Ross Castle is a favourite of mine. We got off here, and took a boat out to Innisfallen, another of my favourite spots, where there’s the ruins of a twelfth-century monastery.

Here’s a view off the back of Innisfallen, looking out across Lough Leanne at the mountains.

This is a section of the monastery wall with a big ol’ yew tree beside it.

A cool looking doorway in the wall, looking out at a different yew tree.

After we got back to the castle, we got back on the bus and went to see Torc Waterfall. It drains the water from a spring, called The Devil’s Punchbowl.

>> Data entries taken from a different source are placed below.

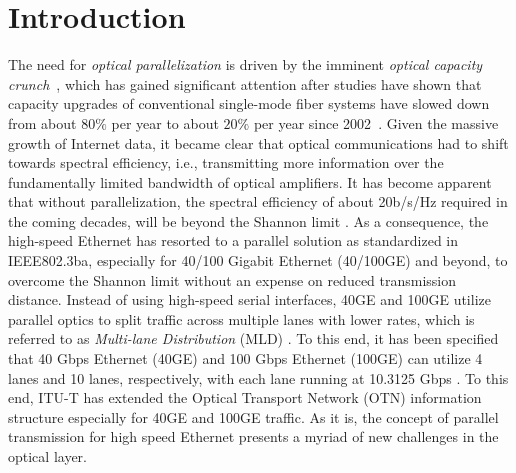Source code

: \documentclass[conference]{IEEEtran}
\begin{document}
\section{Introduction}     
\par The need for \emph{optical parallelization} is driven by the imminent \emph{optical capacity crunch}~\cite{Chralyvy:ecoc:2009}, which has gained significant attention after studies have shown that capacity upgrades of conventional single-mode fiber systems have slowed down from about $80\%$ per year to about $20\%$ per year since 2002~\cite{Chralyvy:ecoc:2009}\cite{Winzer:2012}.  Given the massive growth of Internet data, it became clear that optical communications had to shift towards spectral efficiency, i.e., transmitting more information over the fundamentally limited bandwidth of optical amplifiers. It has become apparent that without parallelization, the spectral efficiency of about 20b/s/Hz required in the coming decades, will be beyond the Shannon limit \cite{Winzer:2012}. As a consequence, the high-speed Ethernet has resorted to a parallel solution as standardized in IEEE802.3ba,  especially for 40/100 Gigabit Ethernet (40/100GE) and beyond, to overcome the Shannon limit without 
an expense on reduced transmission distance. Instead of using  high-speed serial interfaces, 40GE and 100GE   utilize 
parallel optics to split traffic across multiple lanes with lower rates, which is referred to as \emph{Multi-lane 
Distribution} (MLD) \cite{802.3ba}. To this end, it has been specified that 40 Gbps Ethernet (40GE) and 100 Gbps 
Ethernet (100GE) can utilize 4 lanes and 10 lanes,  respectively, with each lane running at 10.3125 Gbps 
\cite{802.3ba}. To this end,  ITU-T has extended the Optical Transport Network (OTN) information structure especially 
for 40GE and 100GE traffic.  As it is, the concept of parallel transmission for high speed Ethernet presents  a myriad of 
new challenges in the optical layer. 
\end{document}
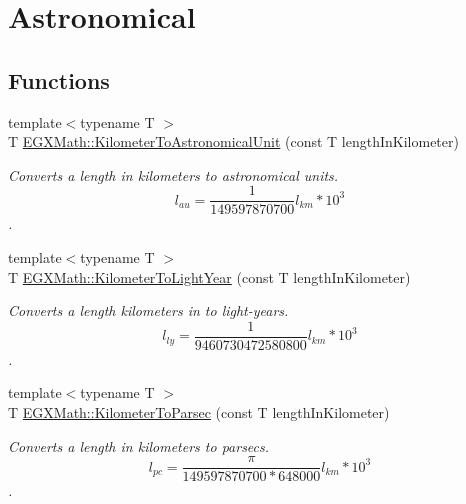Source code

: \hypertarget{group___e_g_x_math-_conversions-_length_conversions-_kilometer-_astronomical}{}\section{Astronomical}
\label{group___e_g_x_math-_conversions-_length_conversions-_kilometer-_astronomical}
\subsection*{Functions}
\begin{DoxyCompactItemize}
\item 
{\footnotesize template$<$typename T $>$ }\\T \mbox{\hyperlink{group___e_g_x_math-_conversions-_length_conversions-_kilometer-_astronomical_ga4c5c2b67611651c04072bfbb394a4ca7}{E\+G\+X\+Math\+::\+Kilometer\+To\+Astronomical\+Unit}} (const T length\+In\+Kilometer)
\begin{DoxyCompactList}\small\item\em Converts a length in kilometers to astronomical units. \[ l_{au}= \frac{1}{149597870700} l_{km} * 10^{3} \]. \end{DoxyCompactList}\item 
{\footnotesize template$<$typename T $>$ }\\T \mbox{\hyperlink{group___e_g_x_math-_conversions-_length_conversions-_kilometer-_astronomical_ga265181afd822c061f51a157da711c0c5}{E\+G\+X\+Math\+::\+Kilometer\+To\+Light\+Year}} (const T length\+In\+Kilometer)
\begin{DoxyCompactList}\small\item\em Converts a length kilometers in to light-\/years. \[ l_{ly}= \frac{1}{9460730472580800} l_{km} * 10^{3} \]. \end{DoxyCompactList}\item 
{\footnotesize template$<$typename T $>$ }\\T \mbox{\hyperlink{group___e_g_x_math-_conversions-_length_conversions-_kilometer-_astronomical_ga0d120dfc56490ce318348950abb25dd1}{E\+G\+X\+Math\+::\+Kilometer\+To\+Parsec}} (const T length\+In\+Kilometer)
\begin{DoxyCompactList}\small\item\em Converts a length in kilometers to parsecs. \[ l_{pc}=\frac{\pi}{149597870700 * 648000} l_{km} * 10^{3} \]. \end{DoxyCompactList}\end{DoxyCompactItemize}


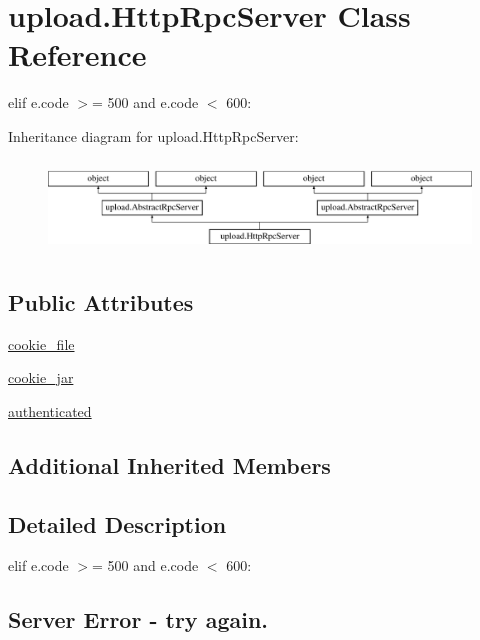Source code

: \hypertarget{classupload_1_1HttpRpcServer}{}\section{upload.\+Http\+Rpc\+Server Class Reference}
\label{classupload_1_1HttpRpcServer}


elif e.\+code $>$= 500 and e.\+code $<$ 600\+:  


Inheritance diagram for upload.\+Http\+Rpc\+Server\+:\begin{figure}[H]
\begin{center}
\leavevmode
\includegraphics[height=2.470588cm]{classupload_1_1HttpRpcServer}
\end{center}
\end{figure}
\subsection*{Public Attributes}
\begin{DoxyCompactItemize}
\item 
\mbox{\hyperlink{classupload_1_1HttpRpcServer_ad5c1a730c030f9d3b5f70c2e0d8b9a1d}{cookie\+\_\+file}}
\item 
\mbox{\hyperlink{classupload_1_1HttpRpcServer_a1b9c9af7f0a46afd84a9d524782323bf}{cookie\+\_\+jar}}
\item 
\mbox{\hyperlink{classupload_1_1HttpRpcServer_aaa356e2491537dd0d4bfc5b1bb0fec96}{authenticated}}
\end{DoxyCompactItemize}
\subsection*{Additional Inherited Members}


\subsection{Detailed Description}
elif e.\+code $>$= 500 and e.\+code $<$ 600\+: 

\subsection*{Server Error -\/ try again.}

The story is that the devil was so angry with the Abbott building an abbey in the area, he bit a piece out of the mountain and spat it at the Abbott, who was fishing in Lough Leane. The devil missed him, of course, but the piece of the mountain landed in the lake and became The Deviul’s Island. And the bite mark in the mountain filled up with water which flows down through the Torc Waterfall.

It’s not a huge waterfall, but it is very photogenic.

After that, we crossed the road and took a ride in a horse cart along the lakes to Muckross Abbey.

A view of Muckross Lake. Muck is Irish for pig, and Ross is Irish for peninsula. Apparently, the area used to have a lot of wild pigs there.

After the abbey, the cart took us back to Muckross House, which was closed for renovations. So, we walked around the gardens, had a bite to eat in the tea room, and caught the bus back to Killarney.

Now, we’ve had dinner, heard a little bit of live music, and are settled in for the night. Tomorrow is our tour up the Gap of Dunloe.

Apparently, there’s going to be rain.